TASK STATEMENT:
Put every line from the start of the entries through the line containing "messages permet d'identifier le moindre", both ends included, into a numbered list. Omit blank lines and leave the pictures out of the answer.

DATA EXCERPTS:
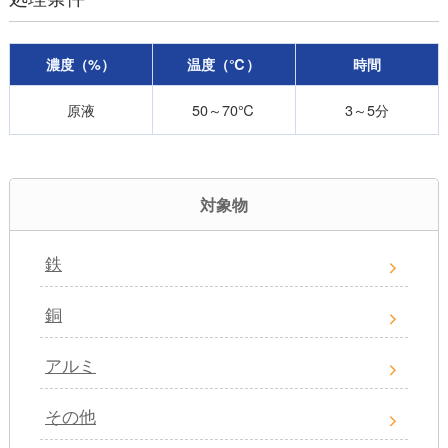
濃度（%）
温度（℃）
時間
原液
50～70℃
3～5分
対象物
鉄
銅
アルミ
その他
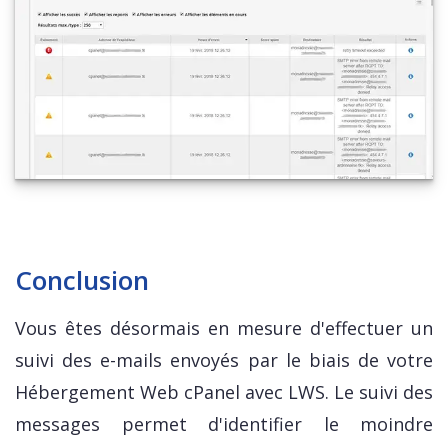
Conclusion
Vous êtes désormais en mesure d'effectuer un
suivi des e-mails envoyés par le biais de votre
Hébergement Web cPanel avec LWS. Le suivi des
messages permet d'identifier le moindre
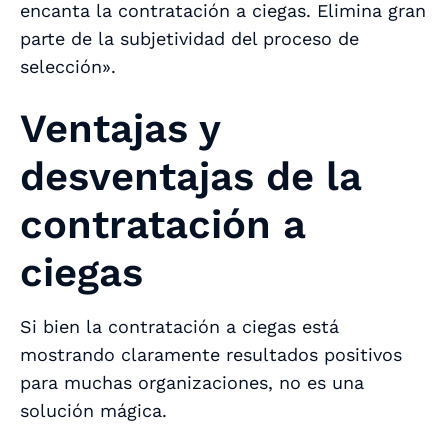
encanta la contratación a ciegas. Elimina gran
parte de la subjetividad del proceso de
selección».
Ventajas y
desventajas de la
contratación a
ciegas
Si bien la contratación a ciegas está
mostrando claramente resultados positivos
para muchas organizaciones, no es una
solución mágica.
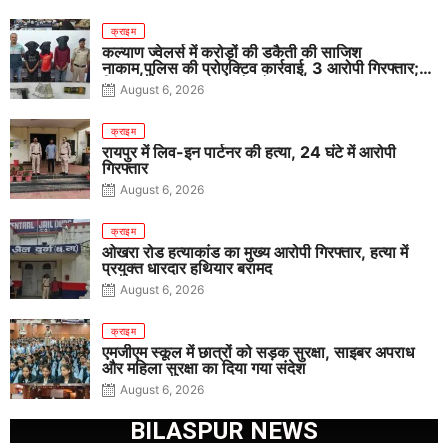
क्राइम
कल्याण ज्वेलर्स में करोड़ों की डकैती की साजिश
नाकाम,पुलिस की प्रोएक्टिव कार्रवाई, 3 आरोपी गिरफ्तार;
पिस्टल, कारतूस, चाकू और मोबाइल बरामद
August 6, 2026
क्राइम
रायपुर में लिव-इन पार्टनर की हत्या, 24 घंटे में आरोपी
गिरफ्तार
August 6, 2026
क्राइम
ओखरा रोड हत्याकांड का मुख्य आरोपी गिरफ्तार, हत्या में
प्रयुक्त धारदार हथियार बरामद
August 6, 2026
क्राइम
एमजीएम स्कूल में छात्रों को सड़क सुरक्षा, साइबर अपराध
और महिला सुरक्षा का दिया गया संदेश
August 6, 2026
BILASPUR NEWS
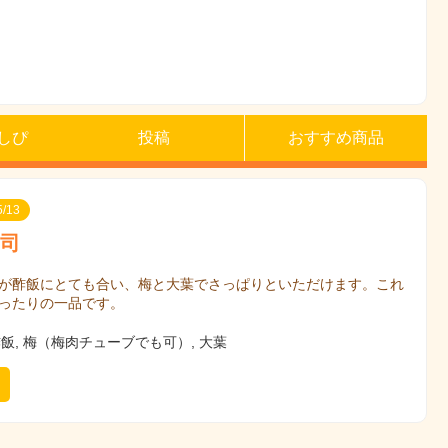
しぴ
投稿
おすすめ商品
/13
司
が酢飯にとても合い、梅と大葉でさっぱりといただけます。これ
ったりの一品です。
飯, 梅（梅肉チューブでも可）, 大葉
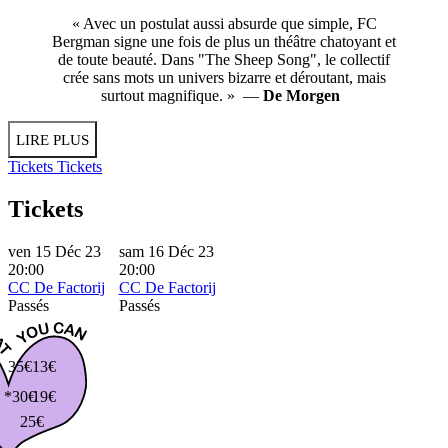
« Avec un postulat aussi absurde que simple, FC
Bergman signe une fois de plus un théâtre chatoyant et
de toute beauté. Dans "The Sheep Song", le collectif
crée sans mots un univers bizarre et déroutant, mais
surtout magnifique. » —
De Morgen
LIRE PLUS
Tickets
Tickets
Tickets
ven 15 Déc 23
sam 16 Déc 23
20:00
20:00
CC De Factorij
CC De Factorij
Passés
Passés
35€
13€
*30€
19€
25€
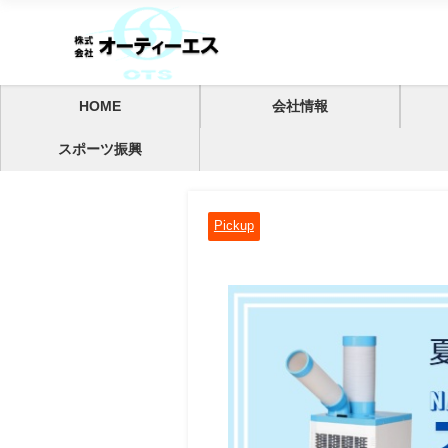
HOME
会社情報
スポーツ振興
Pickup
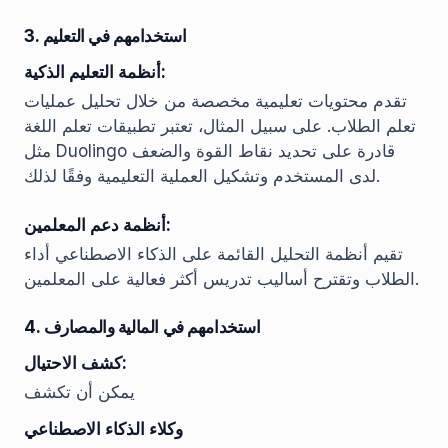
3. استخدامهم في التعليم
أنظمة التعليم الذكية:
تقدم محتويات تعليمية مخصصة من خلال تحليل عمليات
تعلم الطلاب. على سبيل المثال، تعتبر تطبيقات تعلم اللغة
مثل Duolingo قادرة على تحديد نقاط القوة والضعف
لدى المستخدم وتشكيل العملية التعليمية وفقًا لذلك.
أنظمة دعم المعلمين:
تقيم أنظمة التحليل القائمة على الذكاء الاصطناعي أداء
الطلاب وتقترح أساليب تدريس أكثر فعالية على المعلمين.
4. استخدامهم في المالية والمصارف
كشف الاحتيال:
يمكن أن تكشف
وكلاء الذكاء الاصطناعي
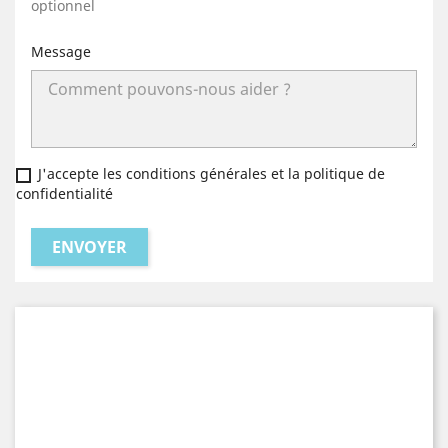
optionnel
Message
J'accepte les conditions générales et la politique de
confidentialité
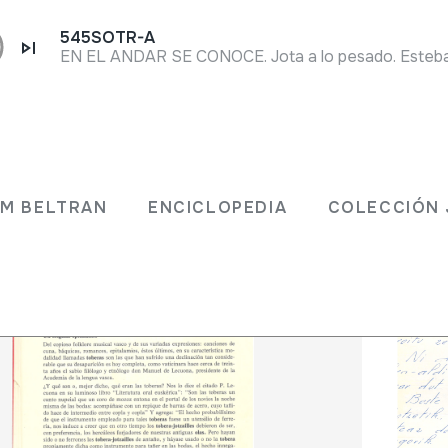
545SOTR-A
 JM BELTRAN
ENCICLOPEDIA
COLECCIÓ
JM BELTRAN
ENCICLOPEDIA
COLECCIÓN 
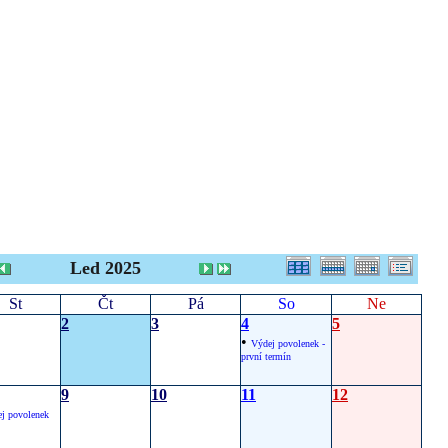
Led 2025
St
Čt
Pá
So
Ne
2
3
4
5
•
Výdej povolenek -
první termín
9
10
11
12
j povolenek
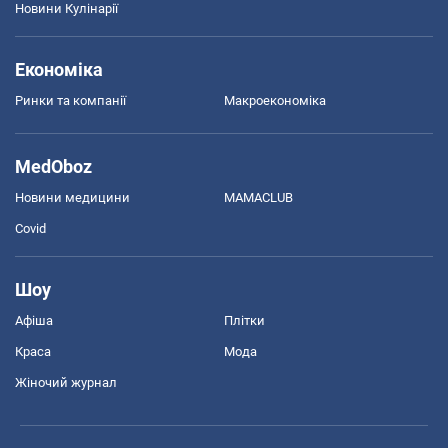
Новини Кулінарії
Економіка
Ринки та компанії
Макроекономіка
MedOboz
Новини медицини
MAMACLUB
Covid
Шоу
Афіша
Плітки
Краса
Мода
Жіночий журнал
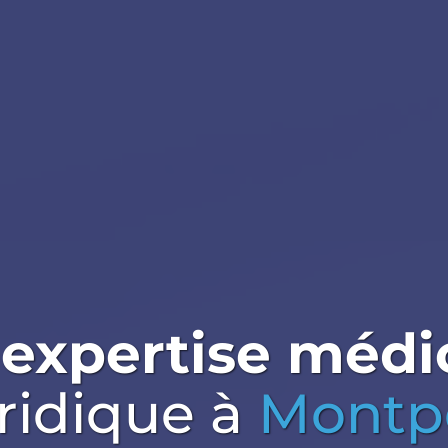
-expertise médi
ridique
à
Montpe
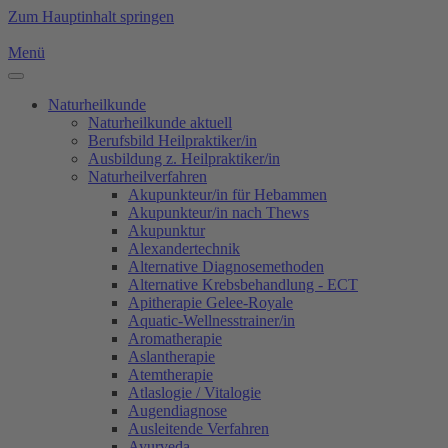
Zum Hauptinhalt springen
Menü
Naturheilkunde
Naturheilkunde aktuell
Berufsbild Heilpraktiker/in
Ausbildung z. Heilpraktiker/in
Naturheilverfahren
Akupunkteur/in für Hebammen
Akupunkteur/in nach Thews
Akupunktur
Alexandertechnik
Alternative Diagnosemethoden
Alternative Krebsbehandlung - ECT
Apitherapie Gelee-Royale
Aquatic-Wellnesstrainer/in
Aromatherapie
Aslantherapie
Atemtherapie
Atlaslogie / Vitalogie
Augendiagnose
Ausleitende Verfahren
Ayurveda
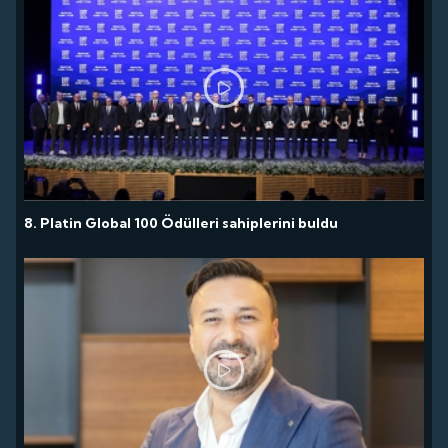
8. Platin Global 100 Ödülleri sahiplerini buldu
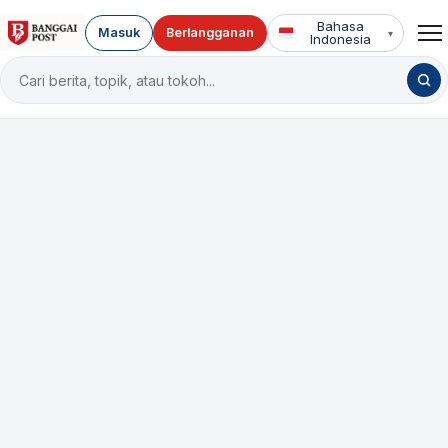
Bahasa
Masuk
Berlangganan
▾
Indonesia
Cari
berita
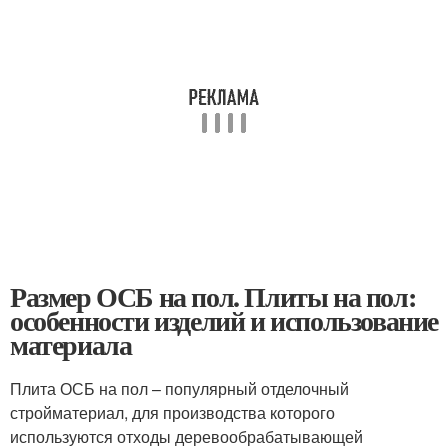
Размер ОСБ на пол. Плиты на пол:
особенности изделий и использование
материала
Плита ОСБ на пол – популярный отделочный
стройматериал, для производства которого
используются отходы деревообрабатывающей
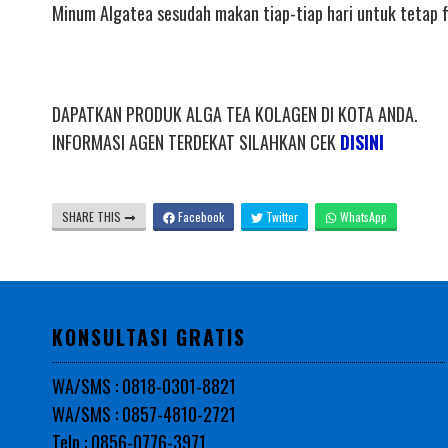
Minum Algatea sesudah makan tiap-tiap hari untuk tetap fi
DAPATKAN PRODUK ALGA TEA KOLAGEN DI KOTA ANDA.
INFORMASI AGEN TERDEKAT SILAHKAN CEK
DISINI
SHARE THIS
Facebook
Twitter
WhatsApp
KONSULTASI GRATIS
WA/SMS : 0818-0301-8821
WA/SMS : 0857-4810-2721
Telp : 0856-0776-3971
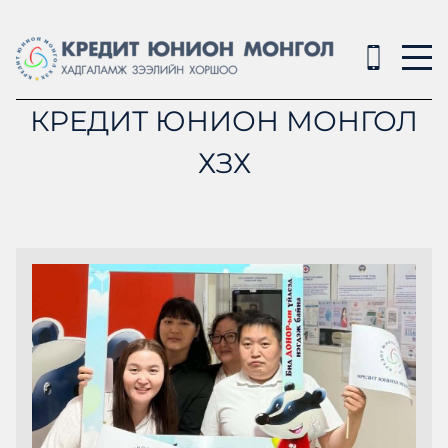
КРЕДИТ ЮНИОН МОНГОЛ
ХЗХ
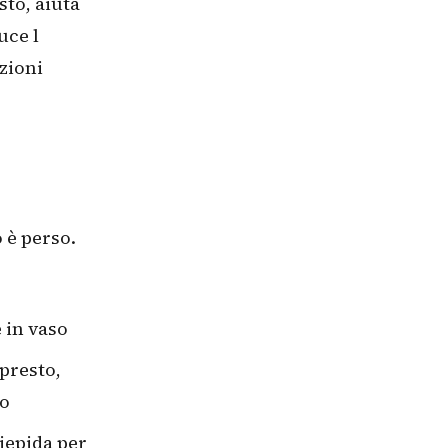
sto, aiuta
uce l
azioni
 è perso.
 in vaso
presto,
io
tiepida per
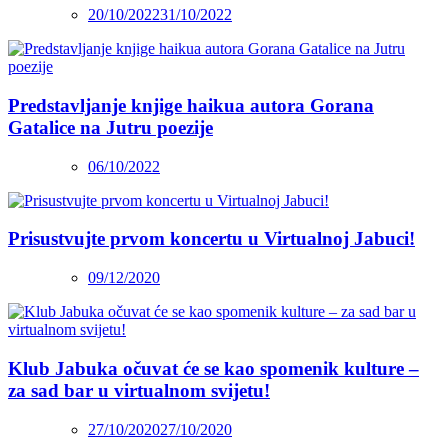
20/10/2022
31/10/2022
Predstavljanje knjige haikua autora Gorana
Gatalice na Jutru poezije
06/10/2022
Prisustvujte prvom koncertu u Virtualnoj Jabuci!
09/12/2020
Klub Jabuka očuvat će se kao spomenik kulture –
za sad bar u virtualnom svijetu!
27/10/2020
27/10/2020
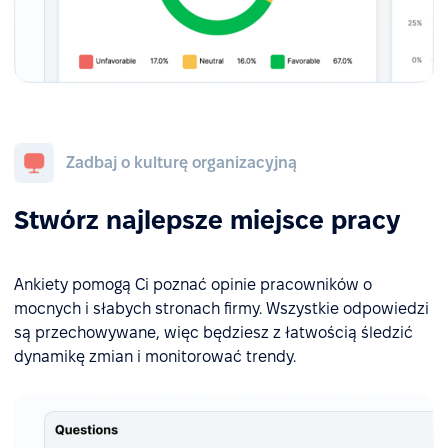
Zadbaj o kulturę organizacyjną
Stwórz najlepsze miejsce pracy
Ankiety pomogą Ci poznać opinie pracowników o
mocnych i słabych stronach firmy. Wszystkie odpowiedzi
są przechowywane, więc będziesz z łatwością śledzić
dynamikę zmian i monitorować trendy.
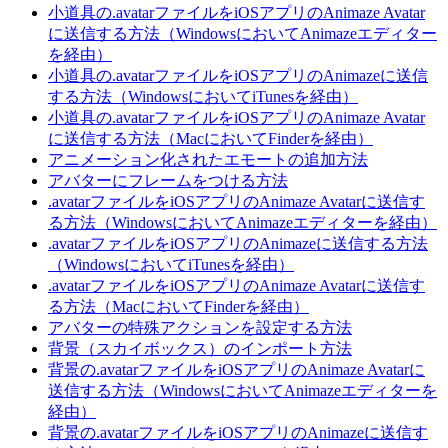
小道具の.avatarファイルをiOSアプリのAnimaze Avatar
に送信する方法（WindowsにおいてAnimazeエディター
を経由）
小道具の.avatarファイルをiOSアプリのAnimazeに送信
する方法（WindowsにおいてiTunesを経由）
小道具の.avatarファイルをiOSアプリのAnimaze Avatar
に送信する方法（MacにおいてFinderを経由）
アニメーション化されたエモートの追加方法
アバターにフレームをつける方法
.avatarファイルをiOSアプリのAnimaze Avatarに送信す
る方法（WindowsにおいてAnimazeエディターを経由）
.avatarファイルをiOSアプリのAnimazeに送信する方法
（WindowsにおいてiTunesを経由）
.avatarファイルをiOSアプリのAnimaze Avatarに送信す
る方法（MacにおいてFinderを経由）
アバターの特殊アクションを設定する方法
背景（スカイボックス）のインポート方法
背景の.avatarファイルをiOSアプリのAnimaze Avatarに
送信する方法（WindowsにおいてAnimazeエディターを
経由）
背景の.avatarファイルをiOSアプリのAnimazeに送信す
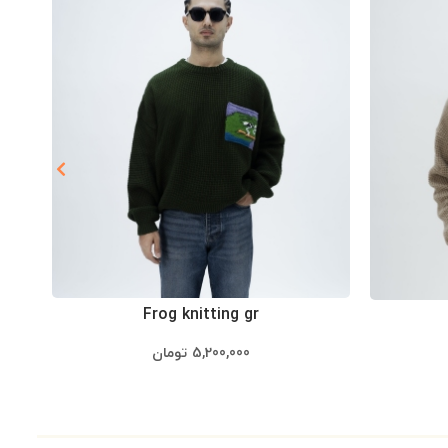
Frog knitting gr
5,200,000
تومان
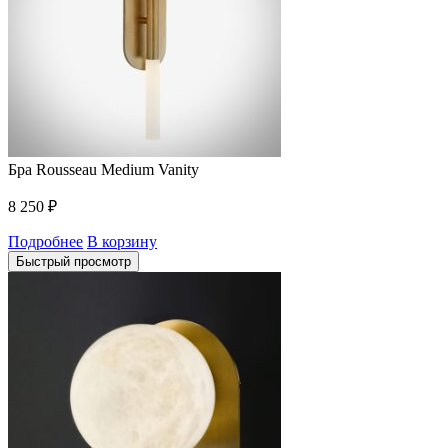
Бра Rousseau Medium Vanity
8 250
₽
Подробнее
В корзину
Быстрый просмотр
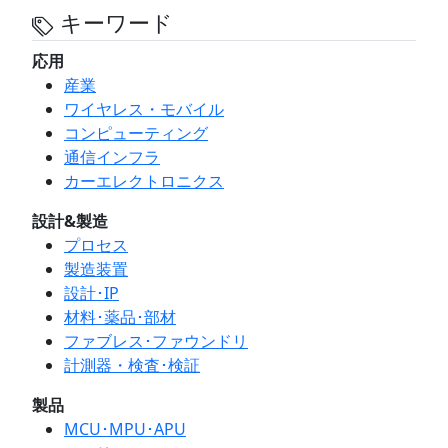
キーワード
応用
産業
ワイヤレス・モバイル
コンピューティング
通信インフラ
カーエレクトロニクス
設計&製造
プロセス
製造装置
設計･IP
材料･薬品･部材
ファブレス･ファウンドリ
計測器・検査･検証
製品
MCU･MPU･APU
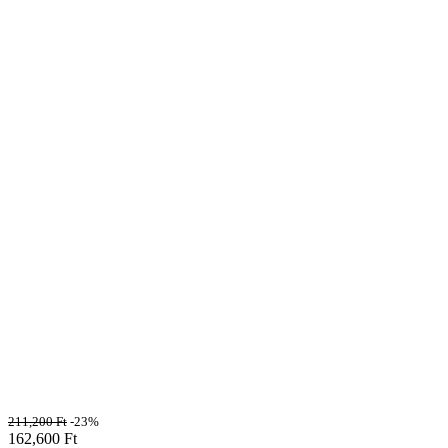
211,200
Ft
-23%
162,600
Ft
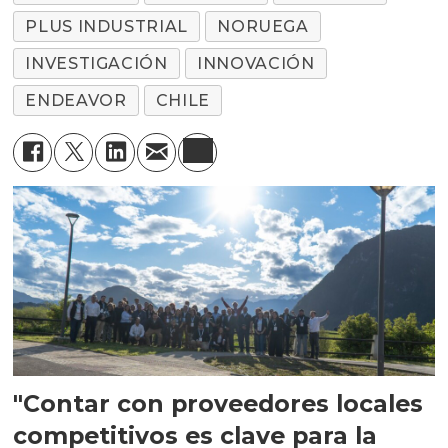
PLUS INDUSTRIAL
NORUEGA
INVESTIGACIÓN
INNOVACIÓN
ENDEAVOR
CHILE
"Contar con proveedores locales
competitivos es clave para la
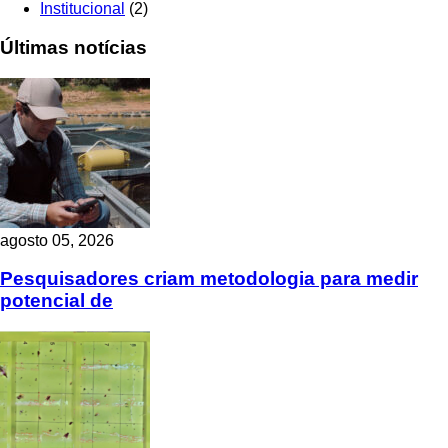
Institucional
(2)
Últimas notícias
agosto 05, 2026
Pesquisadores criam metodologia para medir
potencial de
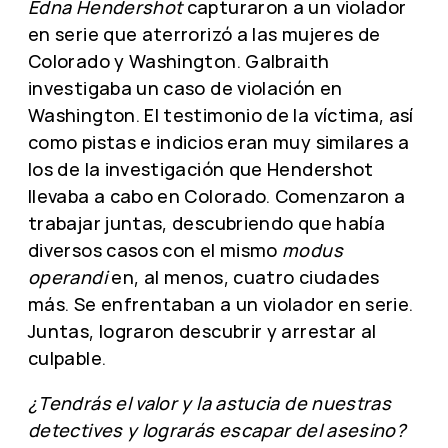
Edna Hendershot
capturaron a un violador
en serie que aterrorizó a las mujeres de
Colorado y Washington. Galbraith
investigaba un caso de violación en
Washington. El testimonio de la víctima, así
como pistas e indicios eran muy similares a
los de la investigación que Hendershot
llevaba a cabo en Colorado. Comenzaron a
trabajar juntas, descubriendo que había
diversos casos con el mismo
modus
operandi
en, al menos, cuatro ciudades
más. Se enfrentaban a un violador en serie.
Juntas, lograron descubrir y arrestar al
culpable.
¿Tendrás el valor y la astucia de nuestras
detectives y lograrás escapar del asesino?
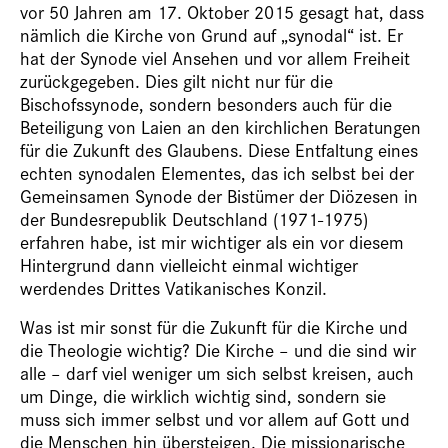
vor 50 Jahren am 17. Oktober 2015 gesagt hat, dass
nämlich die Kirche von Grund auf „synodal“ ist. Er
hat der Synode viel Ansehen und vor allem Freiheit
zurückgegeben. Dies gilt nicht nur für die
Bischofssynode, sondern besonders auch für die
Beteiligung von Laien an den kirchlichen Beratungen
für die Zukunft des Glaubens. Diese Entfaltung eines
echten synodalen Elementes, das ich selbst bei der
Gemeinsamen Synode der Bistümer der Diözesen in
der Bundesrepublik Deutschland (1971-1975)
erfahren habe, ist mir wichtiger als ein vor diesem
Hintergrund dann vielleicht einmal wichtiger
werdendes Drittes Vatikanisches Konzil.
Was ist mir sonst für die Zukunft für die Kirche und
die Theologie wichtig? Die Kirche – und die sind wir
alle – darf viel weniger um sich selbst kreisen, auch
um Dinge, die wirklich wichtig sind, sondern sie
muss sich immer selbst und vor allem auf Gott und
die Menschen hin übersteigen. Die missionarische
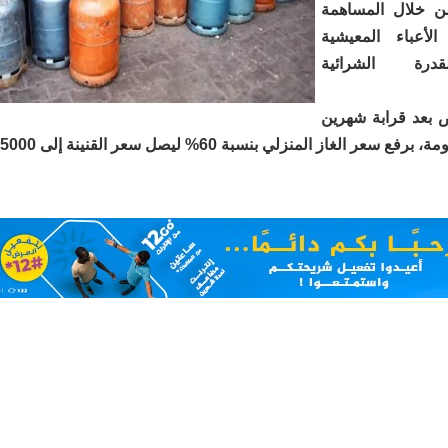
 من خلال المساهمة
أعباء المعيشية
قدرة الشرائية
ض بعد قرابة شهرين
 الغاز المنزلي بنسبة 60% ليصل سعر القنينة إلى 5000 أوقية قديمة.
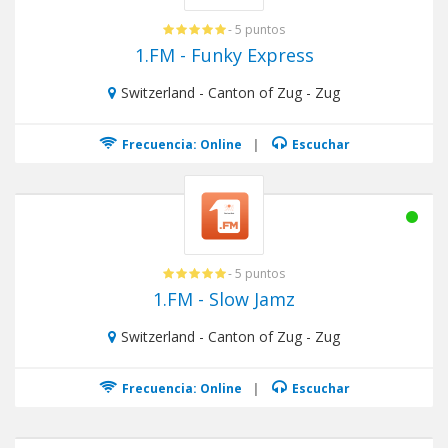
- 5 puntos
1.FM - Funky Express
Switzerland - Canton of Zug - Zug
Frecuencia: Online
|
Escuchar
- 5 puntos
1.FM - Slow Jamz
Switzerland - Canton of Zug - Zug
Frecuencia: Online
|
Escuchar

WORKED SOLUTION:
1. 濃度（%）
2. 温度（℃）
3. 時間
4. 原液
5. 50～70℃
6. 3～5分
7. 対象物
8. 鉄
9. 銅
10. アルミ
11. その他
12. Conclusion
13. Vous êtes désormais en mesure d'effectuer un
14. suivi des e-mails envoyés par le biais de votre
15. Hébergement Web cPanel avec LWS. Le suivi des
16. messages permet d'identifier le moindre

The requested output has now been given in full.